The brave frogman that sunk a US ship all by himself (with an accomplice not in the water) was Lam Son Nao, age 27 at the time of the attack, who placed 80 kilograms of TNT and 8 kilograms of C-4 against the Card’s hull to sink the ship. In fact, Nao had failed to sink the USNS Core in a similar attack in December of 1963, an attack foiled by faulty a detonator battery. Nao claimed 23 helicopters and jets had been destroyed in the attack, with “high casualties.”

Lam Son Nao was an employee of the Saigon Port, and had bribed the port police to allow him and his assistant to canoe out into the port under the pretense of smuggling, for which the cops got a nice bribe. Approaching the returning saboteurs after the explosives were placed to solicit another bribe, the cops were diverted by the massive explosion, allowing Nao and partner to escape.

Although firmly patriotic Americans, we at History and Headlines have to recognize bravery and daring from whomever is gallant enough to display such courage. Lam Son Nao is obviously such a fighting man and patriot to his own country and worthy of recognition. With only low technology and a simple plan he managed to sink a giant ship, truly one of the great individual feats in Naval Warfare History.

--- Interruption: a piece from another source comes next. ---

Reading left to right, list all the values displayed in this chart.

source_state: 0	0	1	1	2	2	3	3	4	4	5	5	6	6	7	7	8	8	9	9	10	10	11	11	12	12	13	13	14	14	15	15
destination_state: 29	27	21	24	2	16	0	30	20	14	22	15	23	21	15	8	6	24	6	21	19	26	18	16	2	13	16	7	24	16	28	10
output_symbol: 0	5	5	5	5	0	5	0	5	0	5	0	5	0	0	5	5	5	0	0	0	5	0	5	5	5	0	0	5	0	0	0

O Almighty Lord God, who neither slumberest nor sleepest; Protect and assist, we beseech thee, all those who at home or abroad, by land, by sea, or in the air, are serving this country, that they, being armed with thy defence, may be preserved evermore in all perils; and being filled with wisdom and girded with strength, may do their duty to thy honour and glory; through Jesus Christ our Lord. Amen.